I grew up in Pennsylvania where the rolling farmland of the Amish meets the coal filled Appalachians. I grew up exploring the hardwood forests and backpacking throughout the state with the boy scouts and with my father. During my childhood I had fished a little bit with a worm and bobber and occasionally a rooster tail or a panther martin, but fishing didn’t really consume me until I left for college, but fortunately upstate New York has lots of water and fair access. I hadn’t ever considered hunting until learning about ecology and questioning where my food came from, so my freshman year of college I bought my first hunting license.
Fortunately along the way I had a roommate who fly fished, and one look into his box of nymphs convinced me that was how I had to do it. I also had a good friend who hunted the finger lakes since before I was born who taught me about ruffed grouse, and his setters were forgiving of my aim. One of my best friends from home was able to fill in most of the gaps in my education through following me up mountains where we would not find grouse, showing me how to butcher a whitetail in his shed, and how to rig a soft-plastic weedless to pull bucketmouths out of the lakes.

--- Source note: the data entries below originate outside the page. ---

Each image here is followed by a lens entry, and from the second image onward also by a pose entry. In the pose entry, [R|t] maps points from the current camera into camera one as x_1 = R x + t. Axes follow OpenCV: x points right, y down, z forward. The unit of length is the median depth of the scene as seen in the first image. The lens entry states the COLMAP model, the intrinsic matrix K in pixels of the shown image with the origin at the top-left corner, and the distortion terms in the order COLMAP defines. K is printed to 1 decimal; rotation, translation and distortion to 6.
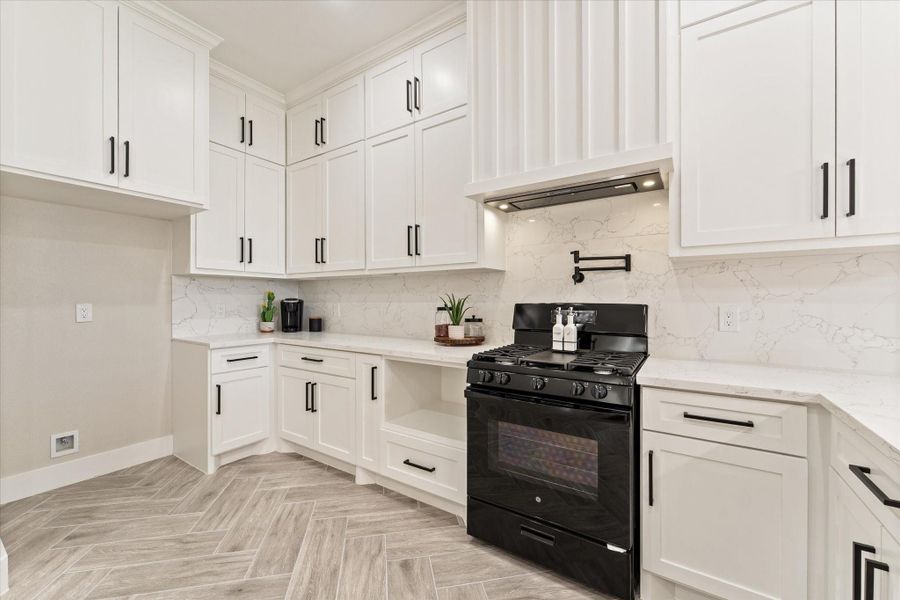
lens RADIAL K [[363.2, 0, 452.1], [0, 363.2, 299.4], [0, 0, 1]] dist [-0.000786, -0.000760]
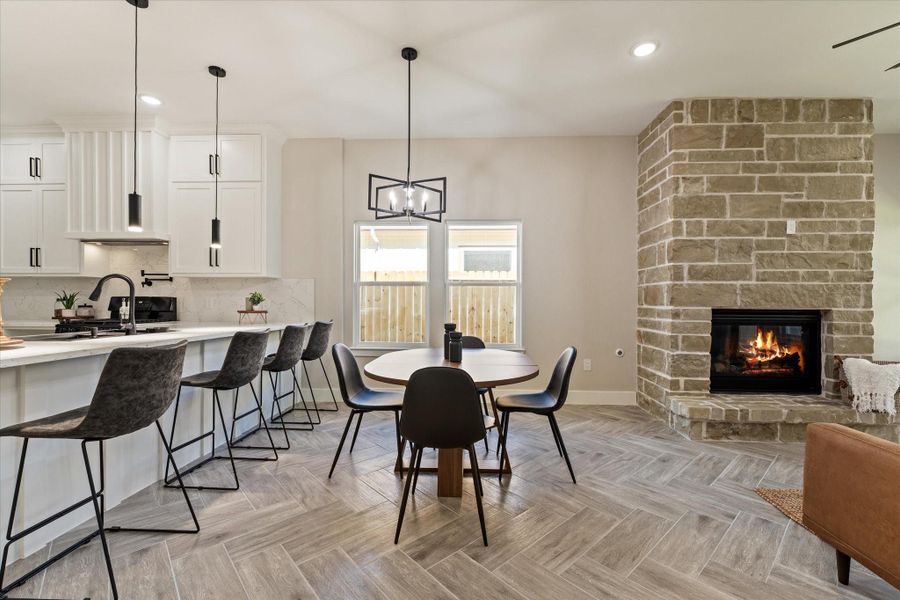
lens RADIAL K [[382.9, 0, 456.9], [0, 382.9, 302.7], [0, 0, 1]] dist [-0.003010, 0.000102]
pose [[0.857466, 0.004314, 0.514522, 0.682518], [-0.006937, 0.999971, 0.003175, 0.023632], [-0.514494, -0.006292, 0.857471, -1.540181]]
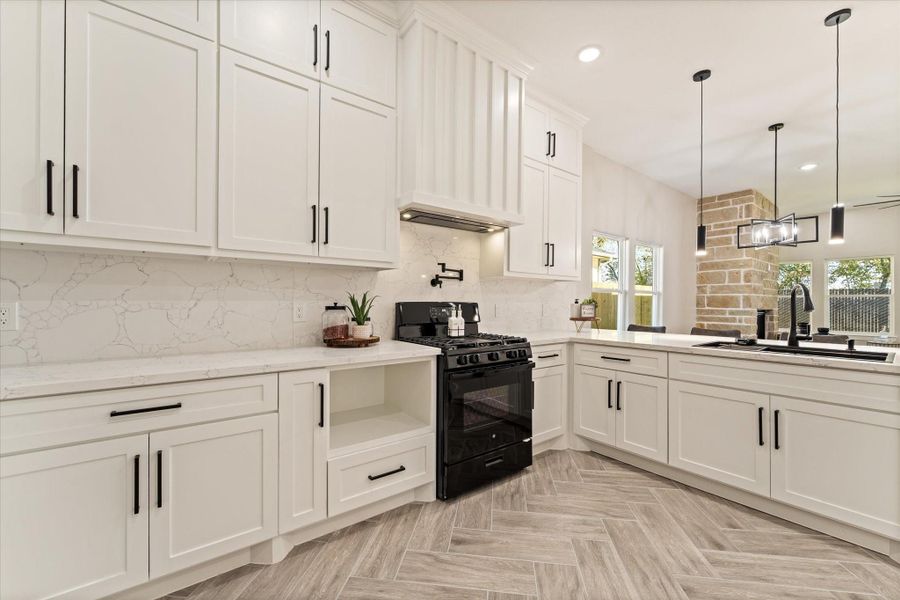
lens RADIAL K [[363.2, 0, 450.4], [0, 363.2, 301.5], [0, 0, 1]] dist [-0.000786, -0.000760]
pose [[0.327872, 0.004977, 0.944709, -0.850533], [-0.007464, 0.999969, -0.002678, 0.011445], [-0.944693, -0.006173, 0.327898, 0.489221]]
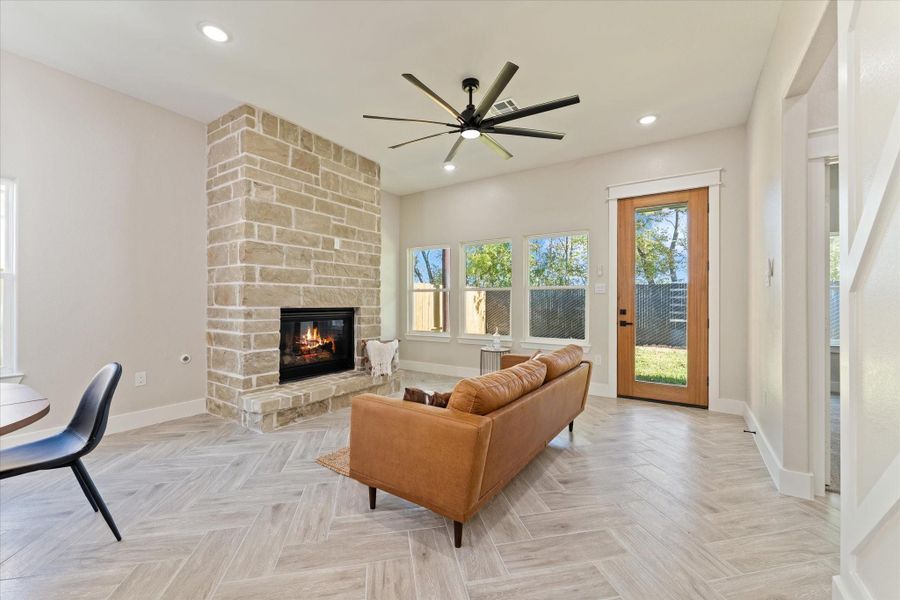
lens RADIAL K [[363.2, 0, 453.4], [0, 363.2, 300.9], [0, 0, 1]] dist [-0.000786, -0.000760]
pose [[-0.008382, 0.002403, 0.999962, 0.732677], [-0.004326, 0.999988, -0.002440, 0.013949], [-0.999956, -0.004346, -0.008372, -1.503278]]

I have worked as a plant technician for the National Park Service, taught kids at a nature based summer camp, worked as a backcountry ranger along the rocky Pennsylvania Appalachian Trail, helped preserve land through a land trust, and just recently I started doing research on the Greater Sage Grouse. I was fortunate enough through my job to be able to move to northeastern Nevada, where I currently live in a trailer on a trout stream thirty miles off the pavement without running water or electricity.

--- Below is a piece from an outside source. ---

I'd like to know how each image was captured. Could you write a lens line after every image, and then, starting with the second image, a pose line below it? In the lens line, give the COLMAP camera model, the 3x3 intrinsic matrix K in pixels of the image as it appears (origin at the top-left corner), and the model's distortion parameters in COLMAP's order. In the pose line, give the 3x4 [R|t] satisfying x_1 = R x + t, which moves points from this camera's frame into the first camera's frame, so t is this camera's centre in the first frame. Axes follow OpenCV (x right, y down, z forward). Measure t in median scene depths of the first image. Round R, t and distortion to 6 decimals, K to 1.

Right now fly tying is what takes up all the space in my mind, but as soon as chukar season opens up I’m sure I will neglect my vise and work on refilling my soft-hackle shelf. I am fortunate to live in an area where I can hunt jackrabbits all year round legally in a manner that has virtually no affect on the population. I am working a career where I am outside everyday and working toward protecting our wildlife and wild places. I got to this point in my life by my own outdoor experiences, and I believe that the best way to protect our wildlife is by educating the youth on hunting, fishing, and woodsmanship to create a new generation of passionate conservationists.